● Exercise: Below is a listing to repeat exactly, with its pictures left out.

+++ Records shown +++

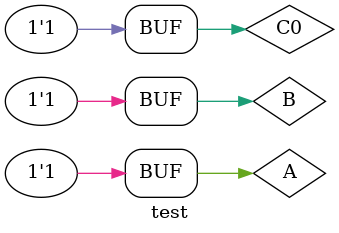
<source format=v>
`timescale 1ns / 1ps


module test;

	// Inputs
	reg A;
	reg B;
	reg C0;

	// Outputs
	wire C1;
	wire F;

	// Instantiate the Unit Under Test (UUT)
	test1 uut (
		.A(A), 
		.B(B), 
		.C0(C0), 
		.C1(C1), 
		.F(F)
	);

	initial begin
		// Initialize Inputs
		A = 0;
		B = 0;
		C0 = 0;

		// Wait 100 ns for global reset to finish
		#100;
        
		// Add stimulus here
		#100;
		A = 0;B = 0;C0 = 0;
		#100;
		A = 0;B = 0;C0 = 1;
		#100;
		A = 0;B = 1;C0 = 0;
		#100;
		A = 0;B = 1;C0 = 1;
		#100;
		A = 1;B = 0;C0 = 0;
		#100;
		A = 1;B = 0;C0 = 1;
		#100;
		A = 1;B = 1;C0 = 0;
		#100;
		A = 1;B = 1;C0 = 1;
	

	end
      
endmodule


</source>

+++

● Solution:
<source format=v>
`timescale 1ns / 1ps


module test;

	// Inputs
	reg A;
	reg B;
	reg C0;

	// Outputs
	wire C1;
	wire F;

	// Instantiate the Unit Under Test (UUT)
	test1 uut (
		.A(A), 
		.B(B), 
		.C0(C0), 
		.C1(C1), 
		.F(F)
	);

	initial begin
		// Initialize Inputs
		A = 0;
		B = 0;
		C0 = 0;

		// Wait 100 ns for global reset to finish
		#100;
        
		// Add stimulus here
		#100;
		A = 0;B = 0;C0 = 0;
		#100;
		A = 0;B = 0;C0 = 1;
		#100;
		A = 0;B = 1;C0 = 0;
		#100;
		A = 0;B = 1;C0 = 1;
		#100;
		A = 1;B = 0;C0 = 0;
		#100;
		A = 1;B = 0;C0 = 1;
		#100;
		A = 1;B = 1;C0 = 0;
		#100;
		A = 1;B = 1;C0 = 1;
	

	end
      
endmodule


</source>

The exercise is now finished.